Court Opinion

ID: 9577266
Source: CourtListenerOpinion
Date Created: 2023-08-21 21:33:31.767161+00
Date Added: 2024-06-11T13:20:16.677009
License: Public Domain

HAYS, Chief Justice
(concurring) :
A quotation from a concurring opinion of Chief Justice Weintraub of New Jersey is most apt here. Although the legal subject matter in that opinion is in the criminal field, the ideas expressed therein fit the problems of this case as though tailored for them. In State of New Jersey v. Victor R. Funicello, 60 N.J. 60 at 69, 286 A.2d 55 at 59-60, Chief Justice Weintraub said:
“Judicial management is high among present priorities. The courts being unable to meet the demands upon them, it is understandable that among the solvents would be a proposal that the judiciary borrow rudimentary principles from the business world. The first rule of good management must be that management shall manage. A work force cannot be effective if it cannot know how it is to function. I. can think of no area in which- guidance • is more vital; than the area of criminal law, for it is an area of intense activity, touching every citizen. The case before us dramatizes the failure to provide direction and suggests the Federal and State judiciaries cannot meet their responsibilities unless some rules are changed.”

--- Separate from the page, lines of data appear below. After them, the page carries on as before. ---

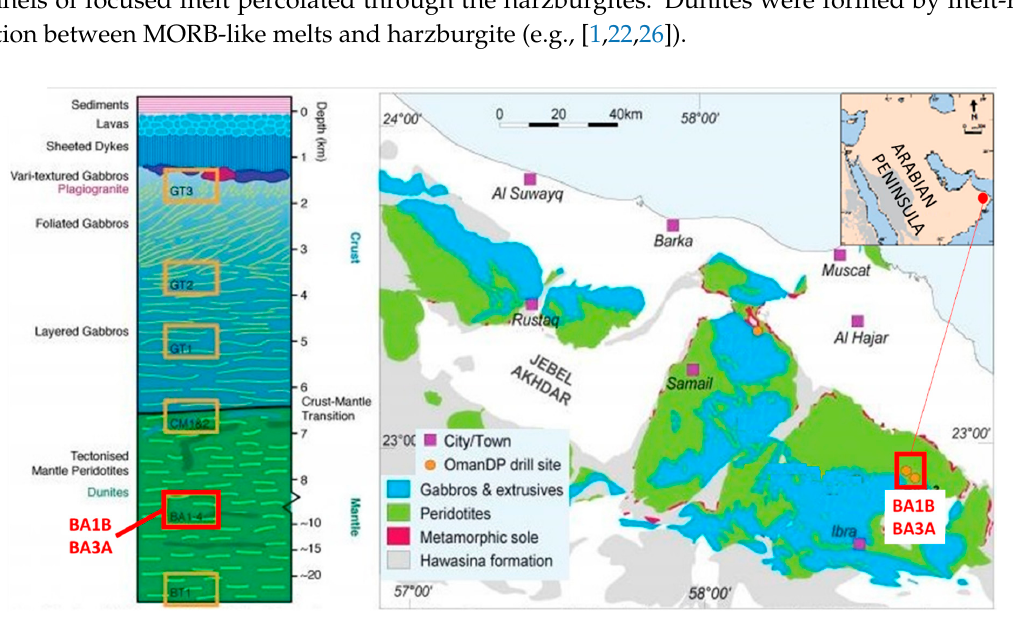
Figure 1. Geological map of Wadi Tayin massif of the Semail ophiolite showing the OmanDP drill site locations and their relative stratigraphic positions in a reconstructed stratigraphic log (modified from [27]). The red box indicates the area of BA1B and BA3A drill sites.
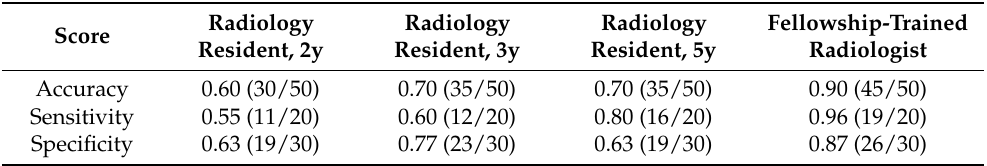
Figure 4. Axial T2-weighted ( A ) and T1-weighted ( B ) MR images showing a well-defined intramuscular lipomatous tumor (lipoma) in the right posterior thigh without significant contrast enhancement on the axial T1-weighted image with fat saturation ( C ). ( D ) The machine-learning model classified this tumor as a lipoma (probability of 97.8%). This was in accordance with the diagnosis made by the radiology residents and the attending radiologist. Table 3. Performance of the radiology residents with 2, 3, or 5 years of experience and the fellowship- trained radiologist that was experienced in musculoskeletal tumor imaging. Readers were blinded to all clinical and histopathological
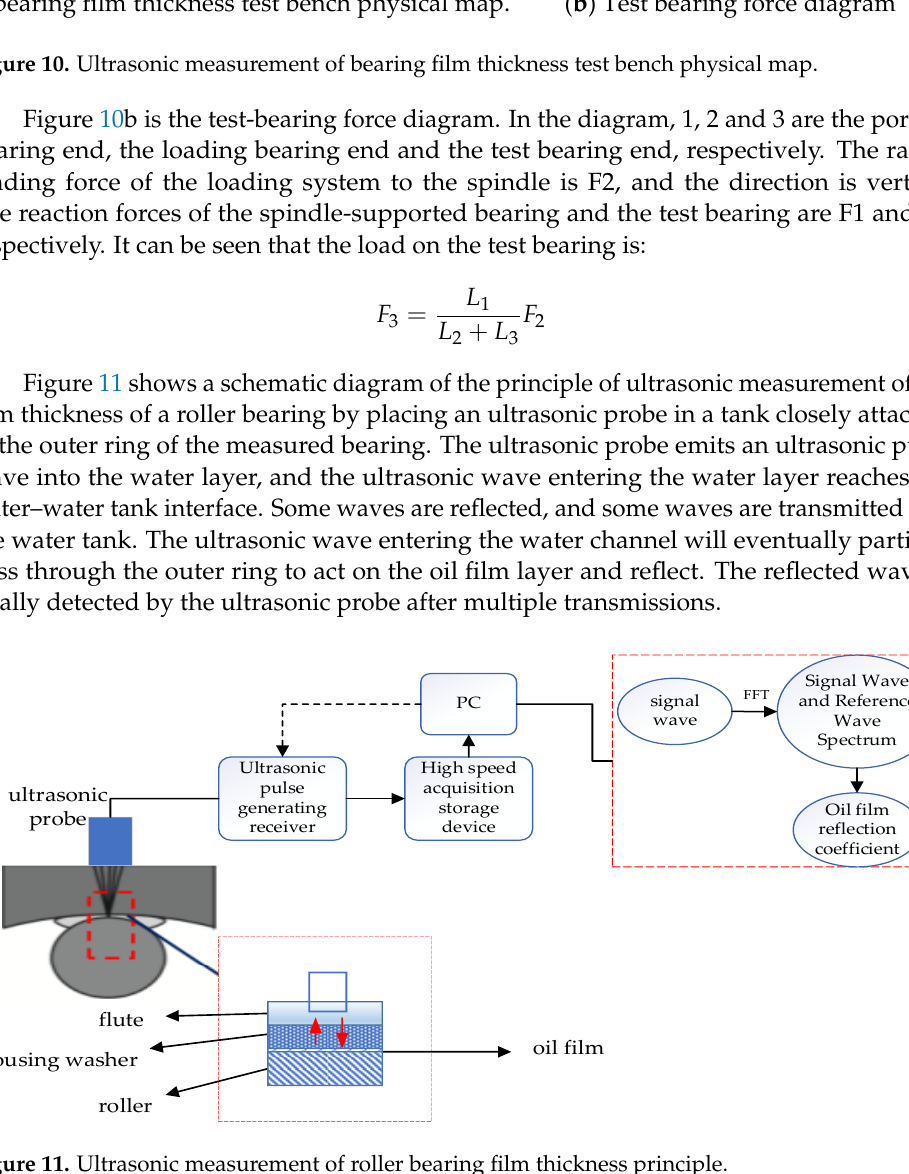
Figure 10. Ultrasonic measurement of bearing film thickness test bench physical map.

I intend no disrespect for our highest court when I indicate many times in the recent past that court has failed to realize the burdens of uncertainty they have cast upon the state courts. Good management of our state’s legal business requires definitive answers now. A half answer which requires a guess as to what the high court really means, does nothing more than compound our problems of judicial management.
In this case, we really ask for a clearer command before we declare an established law of our state unconstitutional and disrupt the business and legal practices of our community.